The incarnation is once for all, but it isn’t a special characteristic or element in the Divinity which incarnates, but rather the very center of the Divinity. In order to make this problem clear, the Logos concept was used. The problem was to combine monotheism, which was emphasized so strongly against pagan polytheism, with the divinity of Christ – the humanity and the universality of His nature at the same time. This was the need for that time. The Apologists fulfilled that need and therefore they were successful.

Now the incarnation itself, in the Apologists, is not the union of the Divine Spirit with the man Jesus, but the Logos really becomes man. This transformation Christology becomes more and more important through the Logos doctrine.

Existing before the Logos, He now, through the will of God, has become man.

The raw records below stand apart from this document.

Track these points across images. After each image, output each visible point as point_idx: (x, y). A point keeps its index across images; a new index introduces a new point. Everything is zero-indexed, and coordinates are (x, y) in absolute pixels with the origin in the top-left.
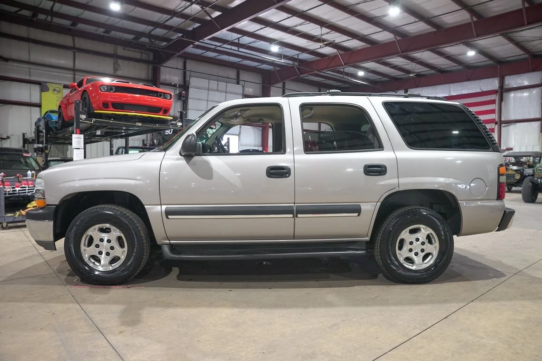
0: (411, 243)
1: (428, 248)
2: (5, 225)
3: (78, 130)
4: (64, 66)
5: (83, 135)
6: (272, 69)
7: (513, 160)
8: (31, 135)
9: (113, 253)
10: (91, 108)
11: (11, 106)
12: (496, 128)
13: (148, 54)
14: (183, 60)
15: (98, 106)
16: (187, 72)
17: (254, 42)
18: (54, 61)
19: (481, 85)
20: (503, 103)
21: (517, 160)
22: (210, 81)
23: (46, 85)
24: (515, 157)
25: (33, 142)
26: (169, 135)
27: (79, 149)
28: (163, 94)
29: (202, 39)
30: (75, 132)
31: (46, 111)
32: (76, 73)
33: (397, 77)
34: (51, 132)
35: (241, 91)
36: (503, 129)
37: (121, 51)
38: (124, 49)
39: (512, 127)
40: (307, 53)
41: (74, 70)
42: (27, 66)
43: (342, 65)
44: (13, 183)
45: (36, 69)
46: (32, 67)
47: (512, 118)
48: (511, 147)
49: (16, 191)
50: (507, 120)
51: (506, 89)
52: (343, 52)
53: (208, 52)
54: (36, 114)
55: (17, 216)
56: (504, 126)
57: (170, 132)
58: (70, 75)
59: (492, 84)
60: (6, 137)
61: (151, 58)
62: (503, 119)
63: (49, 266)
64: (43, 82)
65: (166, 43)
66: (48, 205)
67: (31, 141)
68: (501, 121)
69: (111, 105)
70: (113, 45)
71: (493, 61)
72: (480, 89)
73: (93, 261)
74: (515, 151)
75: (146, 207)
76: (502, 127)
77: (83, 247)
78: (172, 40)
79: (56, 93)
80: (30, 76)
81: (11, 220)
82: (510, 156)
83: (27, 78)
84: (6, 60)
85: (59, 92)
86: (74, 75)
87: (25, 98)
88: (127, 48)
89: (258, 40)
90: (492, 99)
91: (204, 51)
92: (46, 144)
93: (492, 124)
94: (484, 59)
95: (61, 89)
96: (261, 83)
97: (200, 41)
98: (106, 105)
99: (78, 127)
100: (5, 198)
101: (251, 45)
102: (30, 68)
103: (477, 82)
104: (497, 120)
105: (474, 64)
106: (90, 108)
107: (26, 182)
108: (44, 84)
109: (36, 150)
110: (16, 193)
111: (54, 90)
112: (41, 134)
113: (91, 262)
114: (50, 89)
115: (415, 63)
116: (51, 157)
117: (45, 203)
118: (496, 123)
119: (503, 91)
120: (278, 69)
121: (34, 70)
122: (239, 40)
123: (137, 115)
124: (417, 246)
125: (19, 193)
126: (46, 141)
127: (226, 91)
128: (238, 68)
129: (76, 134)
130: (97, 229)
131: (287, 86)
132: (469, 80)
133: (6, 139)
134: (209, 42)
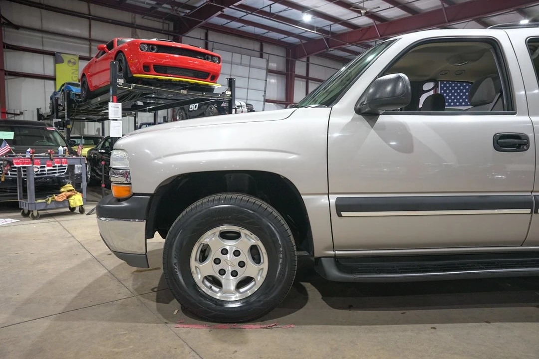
2: (35, 214)
3: (115, 97)
4: (79, 35)
5: (121, 104)
6: (298, 42)
8: (46, 110)
9: (243, 273)
10: (129, 72)
11: (23, 78)
13: (169, 24)
14: (205, 31)
15: (137, 69)
16: (209, 42)
17: (286, 10)
18: (69, 30)
22: (234, 54)
23: (61, 56)
25: (49, 117)
26: (193, 110)
27: (116, 120)
28: (210, 57)
29: (232, 5)
30: (111, 100)
31: (63, 83)
32: (92, 44)
34: (73, 105)
35: (265, 66)
37: (139, 20)
38: (143, 18)
40: (340, 24)
41: (90, 40)
42: (40, 35)
43: (378, 37)
44: (43, 161)
45: (50, 38)
46: (44, 35)
49: (45, 171)
52: (379, 23)
53: (233, 22)
54: (50, 88)
55: (49, 202)
57: (195, 108)
58: (86, 46)
60: (19, 113)
61: (172, 28)
63: (119, 281)
64: (57, 52)
65: (189, 11)
66: (134, 194)
67: (46, 117)
69: (152, 67)
70: (130, 13)
73: (208, 284)
75: (303, 197)
77: (194, 263)
78: (196, 7)
79: (71, 64)
80: (43, 45)
81: (43, 207)
83: (40, 47)
84: (17, 27)
85: (74, 63)
86: (90, 45)
87: (38, 71)
88: (146, 17)
89: (290, 8)
91: (229, 21)
92: (68, 117)
95: (77, 61)
96: (285, 55)
97: (231, 6)
98: (146, 68)
99: (114, 94)
100: (35, 179)
101: (281, 14)
102: (42, 38)
106: (127, 71)
107: (59, 160)
108: (59, 54)
109: (57, 124)
110: (45, 174)
111: (69, 62)
112: (61, 108)
113: (206, 286)
114: (65, 61)
116: (74, 134)
117: (130, 190)
120: (304, 42)
121: (48, 40)
122: (270, 8)
123: (182, 81)
125: (48, 174)
126: (67, 115)
127: (250, 65)
128: (262, 40)
129: (113, 102)
130: (218, 234)
131: (311, 61)
133: (19, 115)
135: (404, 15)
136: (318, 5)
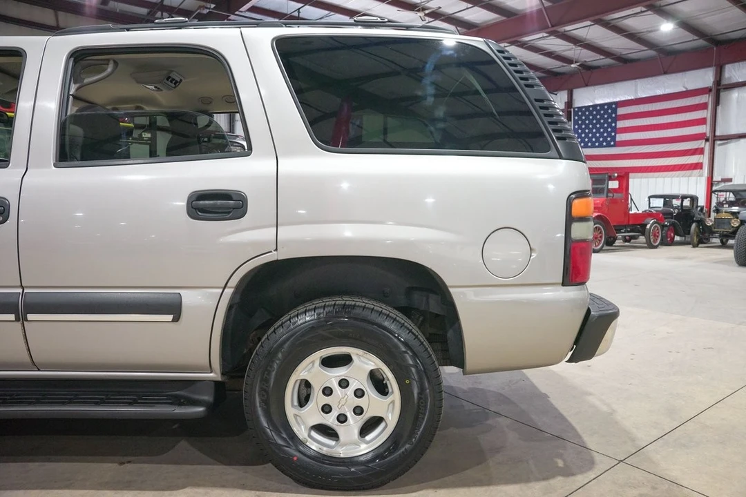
0: (328, 391)
1: (375, 404)
7: (732, 197)
12: (707, 146)
17: (327, 16)
19: (686, 80)
20: (719, 109)
21: (738, 197)
24: (735, 192)
33: (554, 70)
36: (717, 149)
39: (733, 146)
47: (734, 131)
48: (730, 177)
50: (725, 134)
51: (725, 85)
56: (720, 145)
59: (704, 78)
62: (718, 133)
68: (715, 136)
71: (705, 40)
72: (684, 87)
74: (735, 183)
76: (716, 146)
82: (726, 191)
89: (332, 13)
90: (702, 102)
93: (700, 142)
94: (690, 36)
97: (237, 13)
103: (680, 75)
104: (708, 134)
105: (674, 46)
115: (580, 46)
118: (707, 140)
119: (719, 89)
122: (299, 12)
124: (343, 400)
132: (665, 73)
134: (248, 14)
135: (496, 19)
136: (369, 7)
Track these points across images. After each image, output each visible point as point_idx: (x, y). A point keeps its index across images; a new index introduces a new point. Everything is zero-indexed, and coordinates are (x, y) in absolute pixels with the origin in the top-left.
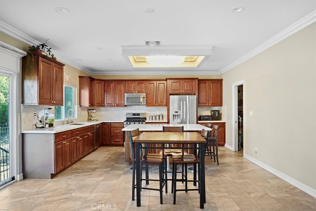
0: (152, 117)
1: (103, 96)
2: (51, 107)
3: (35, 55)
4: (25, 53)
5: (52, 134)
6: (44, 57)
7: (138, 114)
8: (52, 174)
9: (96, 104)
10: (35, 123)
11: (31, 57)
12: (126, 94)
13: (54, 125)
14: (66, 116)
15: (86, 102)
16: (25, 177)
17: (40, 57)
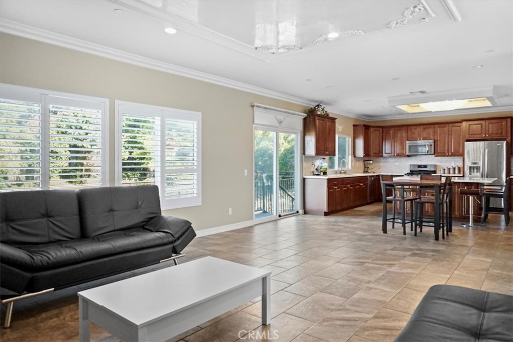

He has been made f lesh, as Justin says.

This is the first clear decision for the transformation Christology over against the adoptionist Christology. If the Logos or the Spirit adopted the man Jesus, then we have a quite different Christology from the idea that the Logos is made, is transformed into, flesh.

Now I leave all this open. I hope you have many questions and many shakings of your heads about this, because it is certainly not easy, since the concept of Logos is for us not what it was for every reader of Justin among the educated pagans. We know God and we know man, but the idea of hypostasis, of powers of being in God, is extremely difficult for us. But this was the content of the old Christian Christology, and this is still present whenever we perform our liturgy, which all. are dependent on this Christology.

The saving gifts of the Logos are gnosis (knowledge) of God, of the law, and of the resurrection. Christ is, as Logos, as reason, first of all teacher, but not a teacher who teaches us a lot of things he knows better than we, but teacher in the Socratic sense, namely, in the sense of giving us existential power of being.